TASK DESCRIPTION: Please set out every line of the data below as a Markdown table with the columns "No." and "Entry", numbering the rows and skipping blank lines. Leave the pictures out of your answer.

(Figure understanding tasks)
········

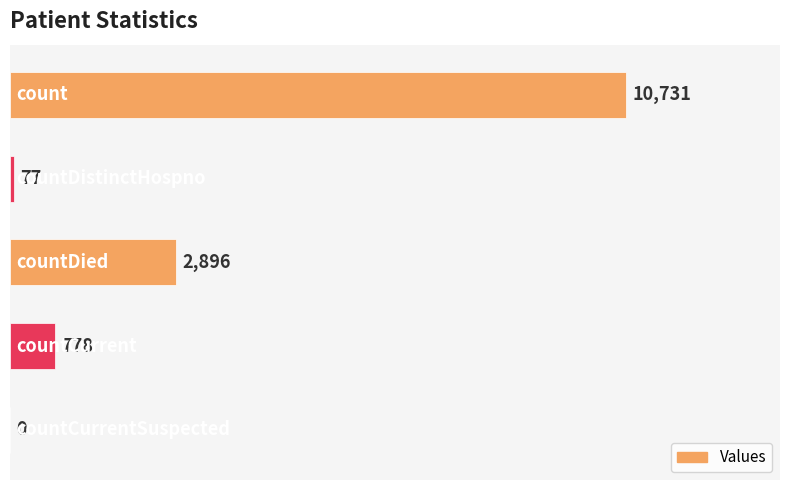

What is the sum of all values?

14482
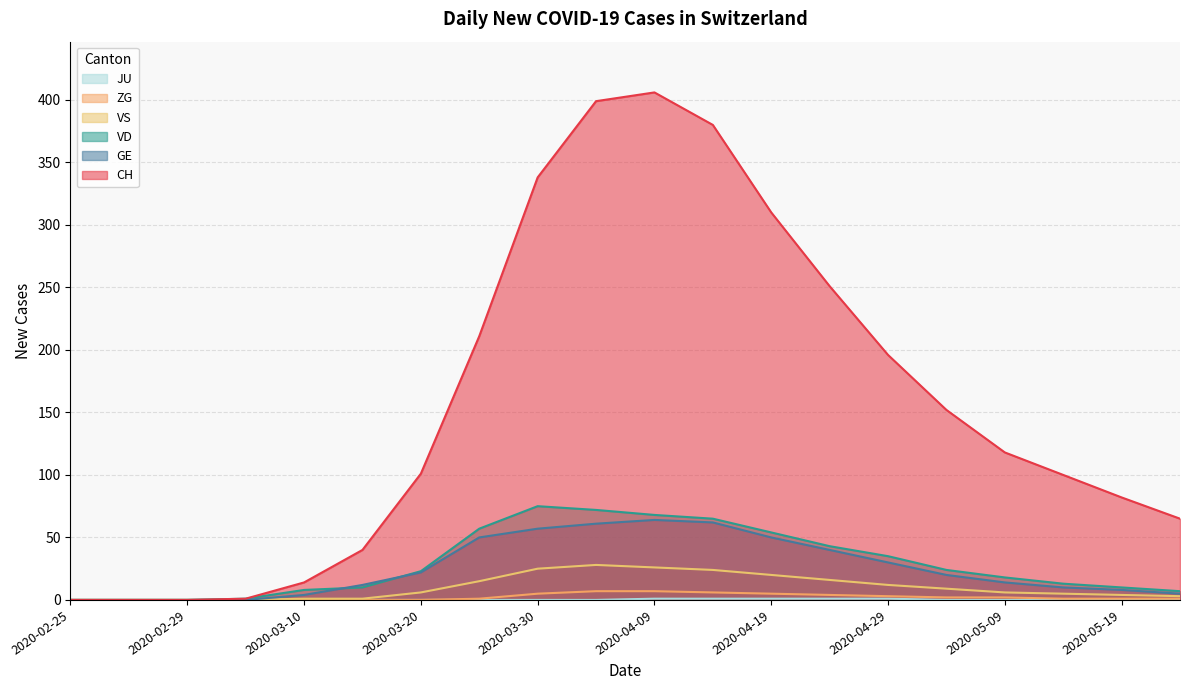

The CH series shows 196 at 2020-04-29. True or false?

True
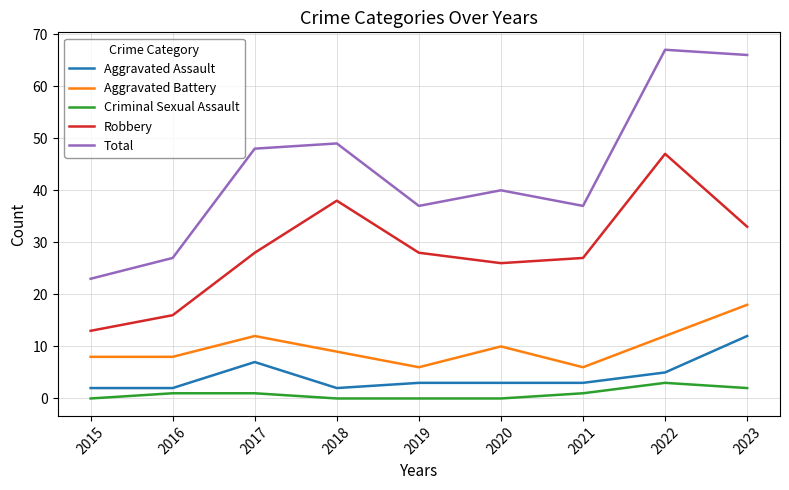

Read the Aggravated Battery value at 2023.

18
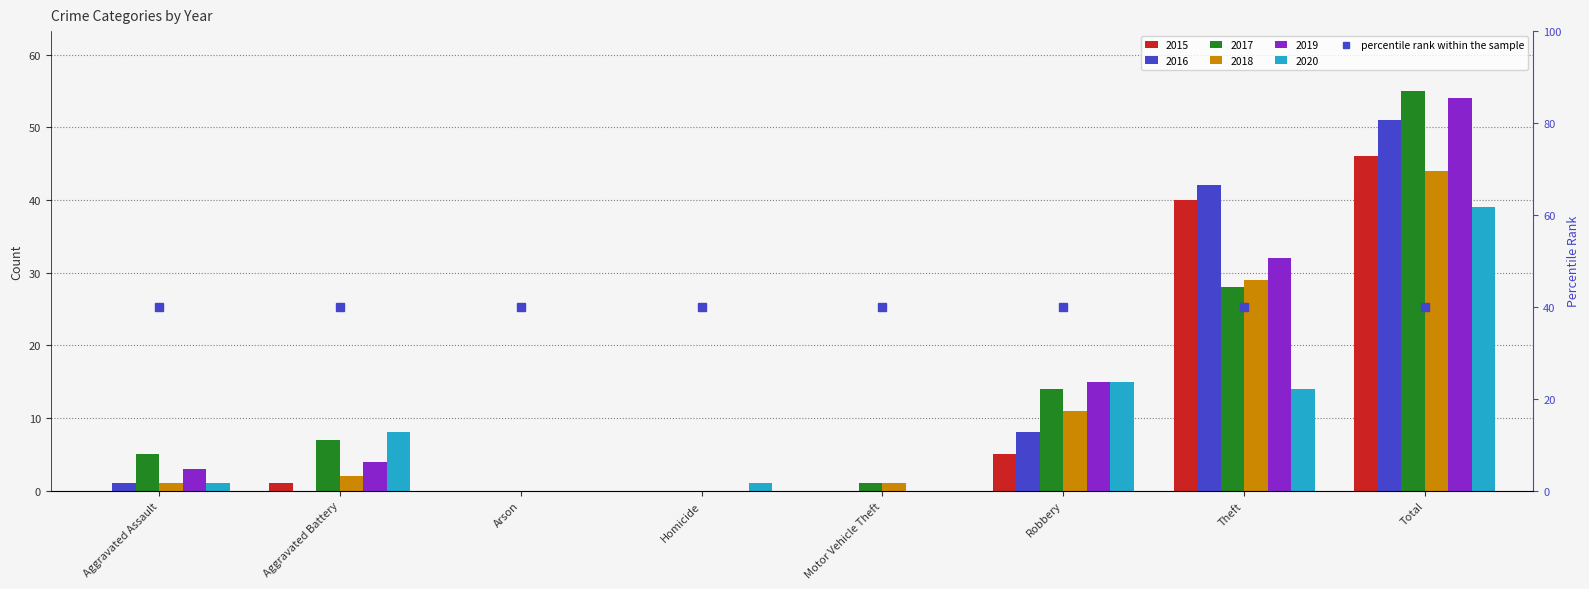

The 2017 series shows 37 at Homicide. True or false?

False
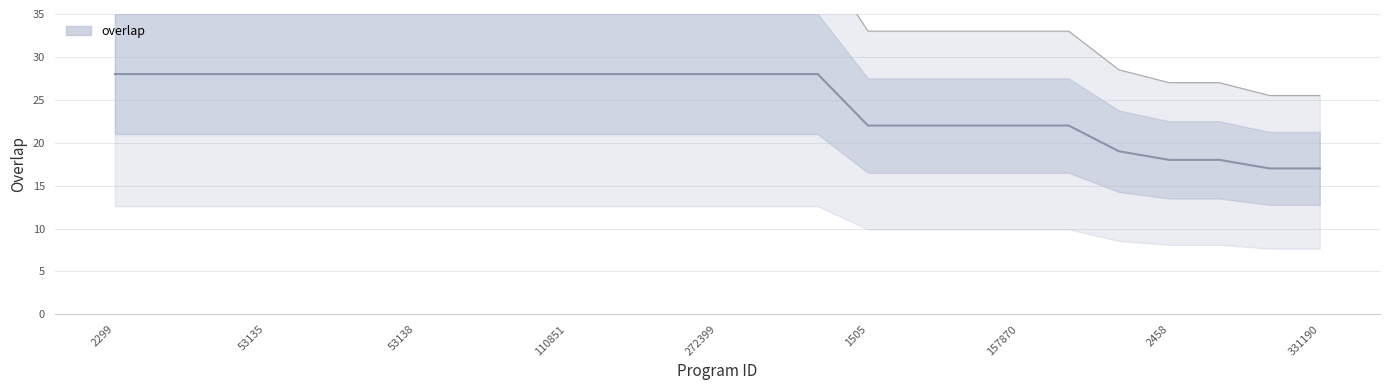

What is the label of the 12th point from the right?

13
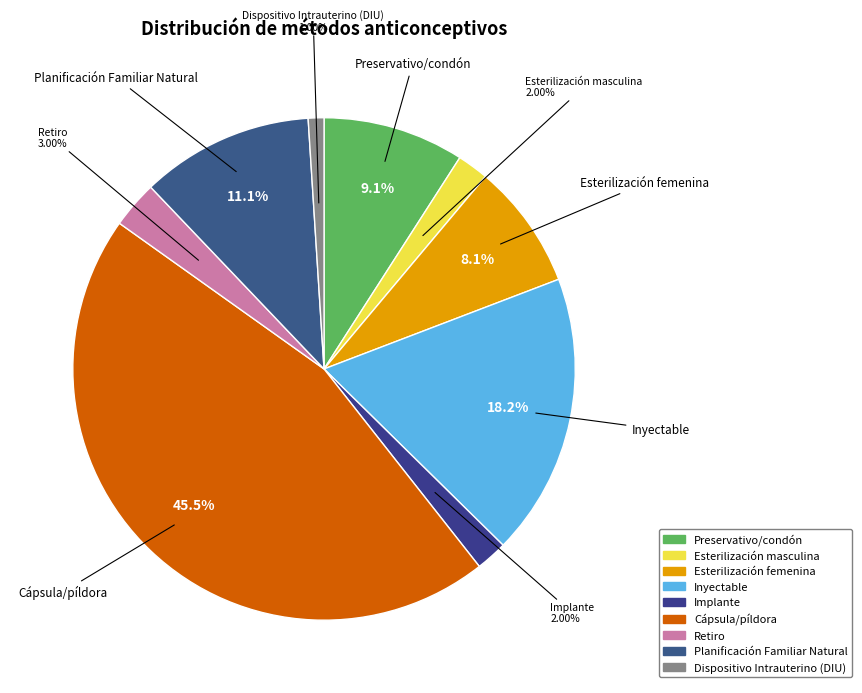

What is the total percentage of Esterilización femenina and Esterilización masculina?

10.1%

········

EXPECTED ANSWER:
| No. | Entry |
|---|---|
| 1 | What is the sum of all values? |
| 2 | 14482 |
| 3 | The CH series shows 196 at 2020-04-29. True or false? |
| 4 | True |
| 5 | Read the Aggravated Battery value at 2023. |
| 6 | 18 |
| 7 | The 2017 series shows 37 at Homicide. True or false? |
| 8 | False |
| 9 | What is the label of the 12th point from the right? |
| 10 | 13 |
| 11 | What is the total percentage of Esterilización femenina and Esterilización masculina? |
| 12 | 10.1% |